In der Tat fallen mehr Kinder aus dem Fenster und versterben, als diejenigen, die einen Schutzengel haben.

Dabei ist der Schutz des Kindes vor Fensterstürzen durch einen abschließbaren Fenstergriff leicht zu verhindern.

Abschließbare Fenstergriffe kosten nur wenige Euro, können aber viel Leid verhindern. Fenstersicherungen  gibt es von verschiedenen Herstellern.

Der Fenstergriff ist innerhalb weniger Minuten selbst von einem Laien auszutauschen. Der alte Fenstergriff wird mit einem Schraubendreher entfernt. Die Schrauben sind meistens hinter einem Dekorblech, das angehoben, seitlich weggedreht werden kann, angebracht.
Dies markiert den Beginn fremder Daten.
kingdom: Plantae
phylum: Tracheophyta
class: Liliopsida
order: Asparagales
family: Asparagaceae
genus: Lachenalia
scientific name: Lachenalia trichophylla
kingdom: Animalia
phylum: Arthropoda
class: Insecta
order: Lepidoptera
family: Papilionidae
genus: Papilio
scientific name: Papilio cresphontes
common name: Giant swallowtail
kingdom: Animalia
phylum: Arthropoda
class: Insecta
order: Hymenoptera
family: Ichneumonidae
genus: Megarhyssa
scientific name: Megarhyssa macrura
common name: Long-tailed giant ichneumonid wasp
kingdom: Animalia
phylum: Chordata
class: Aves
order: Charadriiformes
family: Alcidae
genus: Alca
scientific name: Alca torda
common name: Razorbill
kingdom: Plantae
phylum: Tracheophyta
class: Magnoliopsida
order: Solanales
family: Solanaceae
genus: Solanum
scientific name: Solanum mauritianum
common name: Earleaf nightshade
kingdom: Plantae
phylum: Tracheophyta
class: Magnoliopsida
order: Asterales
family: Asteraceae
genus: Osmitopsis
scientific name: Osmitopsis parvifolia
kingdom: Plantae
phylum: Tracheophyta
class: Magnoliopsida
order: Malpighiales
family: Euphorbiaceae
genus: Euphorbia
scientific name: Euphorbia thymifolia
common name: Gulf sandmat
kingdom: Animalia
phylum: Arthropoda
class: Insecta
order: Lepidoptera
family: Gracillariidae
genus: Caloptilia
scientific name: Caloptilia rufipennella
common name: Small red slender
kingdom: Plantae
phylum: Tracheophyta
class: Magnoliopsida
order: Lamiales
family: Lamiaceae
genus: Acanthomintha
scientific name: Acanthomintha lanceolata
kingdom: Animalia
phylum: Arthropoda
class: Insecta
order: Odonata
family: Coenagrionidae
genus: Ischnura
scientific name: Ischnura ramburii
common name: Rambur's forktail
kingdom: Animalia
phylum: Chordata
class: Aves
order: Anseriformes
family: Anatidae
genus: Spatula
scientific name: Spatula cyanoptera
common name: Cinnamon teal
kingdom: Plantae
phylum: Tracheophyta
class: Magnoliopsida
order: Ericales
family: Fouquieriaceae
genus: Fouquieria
Der neue Fenstergriff wird nach dem Abziehen des alten Fenstergriffes aufgesteckt und die Schrauben wieder eingedreht.

Die Schraubenabstände sind bei den Beschlägen in neueren Gebäuden genormt, so dass die Abstände gleich sind. 

Das Fenster kann dann nur noch mit dem Schlüssel geöffnet werden. Auch in Kippstellung kann das Fenster nicht mehr vom Kind ganz geöffnet werden.

Tipp: Den Schlüssel nie im Fenster stecken lassen.